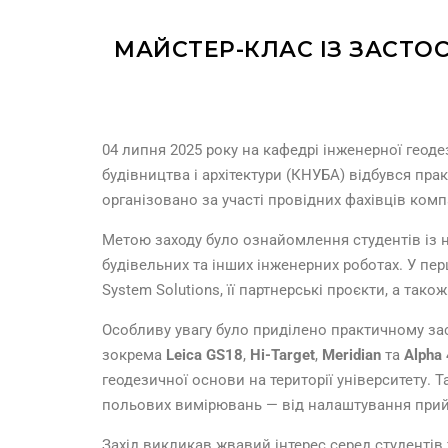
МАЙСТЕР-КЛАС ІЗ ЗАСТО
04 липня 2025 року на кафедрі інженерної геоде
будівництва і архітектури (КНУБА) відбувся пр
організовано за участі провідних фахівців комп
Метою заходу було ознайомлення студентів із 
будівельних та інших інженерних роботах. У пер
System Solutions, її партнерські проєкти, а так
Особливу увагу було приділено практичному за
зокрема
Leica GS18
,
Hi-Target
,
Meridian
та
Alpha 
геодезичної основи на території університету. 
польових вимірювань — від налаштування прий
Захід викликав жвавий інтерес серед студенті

========

● TASK OBJECTIVE
Where the word "було" shows up in a line of the listing, return that line.

● FINAL ANSWER
Метою заходу було ознайомлення студентів із 
Особливу увагу було приділено практичному за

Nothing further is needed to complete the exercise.